▶ [Written task]:
Reproduce word for word the lines below, starting at the line containing "collector number: 289" and ending at the line containing "order: Santalales", with both of those lines included.

Raw records
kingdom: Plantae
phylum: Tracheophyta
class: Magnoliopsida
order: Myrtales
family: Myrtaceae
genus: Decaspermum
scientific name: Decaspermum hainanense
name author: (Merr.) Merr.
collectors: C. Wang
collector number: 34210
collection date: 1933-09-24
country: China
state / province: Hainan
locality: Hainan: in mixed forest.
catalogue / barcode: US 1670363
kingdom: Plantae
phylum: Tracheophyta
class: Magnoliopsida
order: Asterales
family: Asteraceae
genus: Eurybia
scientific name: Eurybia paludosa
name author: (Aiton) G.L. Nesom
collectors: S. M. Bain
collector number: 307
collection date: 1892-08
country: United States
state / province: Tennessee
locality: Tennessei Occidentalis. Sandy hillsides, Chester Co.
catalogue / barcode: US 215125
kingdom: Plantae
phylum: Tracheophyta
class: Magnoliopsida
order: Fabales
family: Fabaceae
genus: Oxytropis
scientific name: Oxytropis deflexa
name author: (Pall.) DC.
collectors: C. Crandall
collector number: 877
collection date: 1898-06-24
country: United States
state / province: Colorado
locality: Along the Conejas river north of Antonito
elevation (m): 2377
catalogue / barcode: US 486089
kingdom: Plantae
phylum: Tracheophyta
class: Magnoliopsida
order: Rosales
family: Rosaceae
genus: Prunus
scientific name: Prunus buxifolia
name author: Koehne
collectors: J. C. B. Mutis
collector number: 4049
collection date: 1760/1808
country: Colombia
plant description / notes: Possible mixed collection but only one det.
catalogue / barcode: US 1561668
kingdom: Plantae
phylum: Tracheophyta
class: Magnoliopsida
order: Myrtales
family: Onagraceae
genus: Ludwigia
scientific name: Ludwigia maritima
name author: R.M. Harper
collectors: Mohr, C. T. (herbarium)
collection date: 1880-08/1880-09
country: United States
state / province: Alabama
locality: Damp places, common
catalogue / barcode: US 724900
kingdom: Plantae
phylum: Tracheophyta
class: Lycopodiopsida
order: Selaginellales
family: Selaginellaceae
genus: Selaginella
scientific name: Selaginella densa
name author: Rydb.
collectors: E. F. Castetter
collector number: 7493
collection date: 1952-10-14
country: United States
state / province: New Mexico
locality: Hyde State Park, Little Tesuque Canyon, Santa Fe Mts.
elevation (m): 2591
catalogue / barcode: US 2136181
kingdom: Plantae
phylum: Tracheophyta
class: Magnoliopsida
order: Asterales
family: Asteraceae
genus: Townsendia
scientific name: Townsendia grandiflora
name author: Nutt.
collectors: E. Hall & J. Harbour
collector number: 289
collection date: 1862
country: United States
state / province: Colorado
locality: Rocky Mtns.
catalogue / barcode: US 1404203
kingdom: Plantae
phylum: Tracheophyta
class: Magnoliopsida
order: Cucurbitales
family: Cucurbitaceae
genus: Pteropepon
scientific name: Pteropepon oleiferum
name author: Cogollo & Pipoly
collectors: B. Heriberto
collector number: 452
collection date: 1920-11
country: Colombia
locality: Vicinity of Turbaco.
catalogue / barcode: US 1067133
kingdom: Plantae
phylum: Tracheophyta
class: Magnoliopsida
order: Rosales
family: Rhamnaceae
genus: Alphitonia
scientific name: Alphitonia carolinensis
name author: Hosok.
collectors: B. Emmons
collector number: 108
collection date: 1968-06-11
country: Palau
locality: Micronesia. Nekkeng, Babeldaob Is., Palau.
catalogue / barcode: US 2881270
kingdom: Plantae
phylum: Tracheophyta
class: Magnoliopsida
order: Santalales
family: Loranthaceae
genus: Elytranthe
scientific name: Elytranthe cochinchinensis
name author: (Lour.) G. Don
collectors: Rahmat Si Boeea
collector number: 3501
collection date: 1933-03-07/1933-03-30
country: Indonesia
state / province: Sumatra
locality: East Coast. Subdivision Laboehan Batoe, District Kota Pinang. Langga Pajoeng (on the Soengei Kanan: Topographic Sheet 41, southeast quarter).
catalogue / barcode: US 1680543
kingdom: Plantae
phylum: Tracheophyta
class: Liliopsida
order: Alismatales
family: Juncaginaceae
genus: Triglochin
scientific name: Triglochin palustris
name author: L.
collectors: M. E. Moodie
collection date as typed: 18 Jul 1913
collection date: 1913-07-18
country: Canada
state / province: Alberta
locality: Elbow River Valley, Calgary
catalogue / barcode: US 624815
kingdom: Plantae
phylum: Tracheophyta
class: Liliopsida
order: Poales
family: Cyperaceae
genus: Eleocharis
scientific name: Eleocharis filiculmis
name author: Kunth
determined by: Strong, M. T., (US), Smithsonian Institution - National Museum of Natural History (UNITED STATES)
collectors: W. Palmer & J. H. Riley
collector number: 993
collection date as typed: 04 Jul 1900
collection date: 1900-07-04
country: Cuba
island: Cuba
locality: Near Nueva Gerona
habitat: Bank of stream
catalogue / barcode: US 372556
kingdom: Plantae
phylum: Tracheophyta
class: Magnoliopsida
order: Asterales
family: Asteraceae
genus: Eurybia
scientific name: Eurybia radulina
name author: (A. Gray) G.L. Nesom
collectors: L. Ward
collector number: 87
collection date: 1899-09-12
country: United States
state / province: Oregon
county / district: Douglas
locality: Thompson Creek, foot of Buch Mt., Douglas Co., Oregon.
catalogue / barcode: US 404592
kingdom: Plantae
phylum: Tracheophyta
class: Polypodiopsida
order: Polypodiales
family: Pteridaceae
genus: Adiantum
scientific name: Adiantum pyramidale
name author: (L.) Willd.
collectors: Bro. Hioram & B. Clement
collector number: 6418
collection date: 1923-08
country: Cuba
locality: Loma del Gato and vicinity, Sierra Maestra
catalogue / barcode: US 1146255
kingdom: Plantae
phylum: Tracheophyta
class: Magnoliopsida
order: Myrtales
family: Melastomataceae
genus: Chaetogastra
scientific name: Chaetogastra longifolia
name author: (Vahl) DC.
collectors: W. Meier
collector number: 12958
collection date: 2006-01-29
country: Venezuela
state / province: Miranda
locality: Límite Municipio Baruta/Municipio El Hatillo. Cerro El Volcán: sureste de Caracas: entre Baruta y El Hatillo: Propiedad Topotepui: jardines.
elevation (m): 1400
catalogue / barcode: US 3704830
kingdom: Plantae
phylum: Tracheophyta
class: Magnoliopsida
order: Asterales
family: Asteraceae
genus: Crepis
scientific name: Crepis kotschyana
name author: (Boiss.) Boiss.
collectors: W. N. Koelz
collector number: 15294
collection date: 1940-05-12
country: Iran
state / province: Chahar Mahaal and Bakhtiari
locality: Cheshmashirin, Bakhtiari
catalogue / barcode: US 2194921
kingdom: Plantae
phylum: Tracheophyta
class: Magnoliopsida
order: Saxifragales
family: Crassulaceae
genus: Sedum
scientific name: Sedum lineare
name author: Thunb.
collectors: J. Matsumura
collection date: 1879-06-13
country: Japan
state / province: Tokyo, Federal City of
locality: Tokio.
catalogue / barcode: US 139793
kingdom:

▶ [Answer for this exercise]:
collector number: 289
collection date: 1862
country: United States
state / province: Colorado
locality: Rocky Mtns.
catalogue / barcode: US 1404203
kingdom: Plantae
phylum: Tracheophyta
class: Magnoliopsida
order: Cucurbitales
family: Cucurbitaceae
genus: Pteropepon
scientific name: Pteropepon oleiferum
name author: Cogollo & Pipoly
collectors: B. Heriberto
collector number: 452
collection date: 1920-11
country: Colombia
locality: Vicinity of Turbaco.
catalogue / barcode: US 1067133
kingdom: Plantae
phylum: Tracheophyta
class: Magnoliopsida
order: Rosales
family: Rhamnaceae
genus: Alphitonia
scientific name: Alphitonia carolinensis
name author: Hosok.
collectors: B. Emmons
collector number: 108
collection date: 1968-06-11
country: Palau
locality: Micronesia. Nekkeng, Babeldaob Is., Palau.
catalogue / barcode: US 2881270
kingdom: Plantae
phylum: Tracheophyta
class: Magnoliopsida
order: Santalales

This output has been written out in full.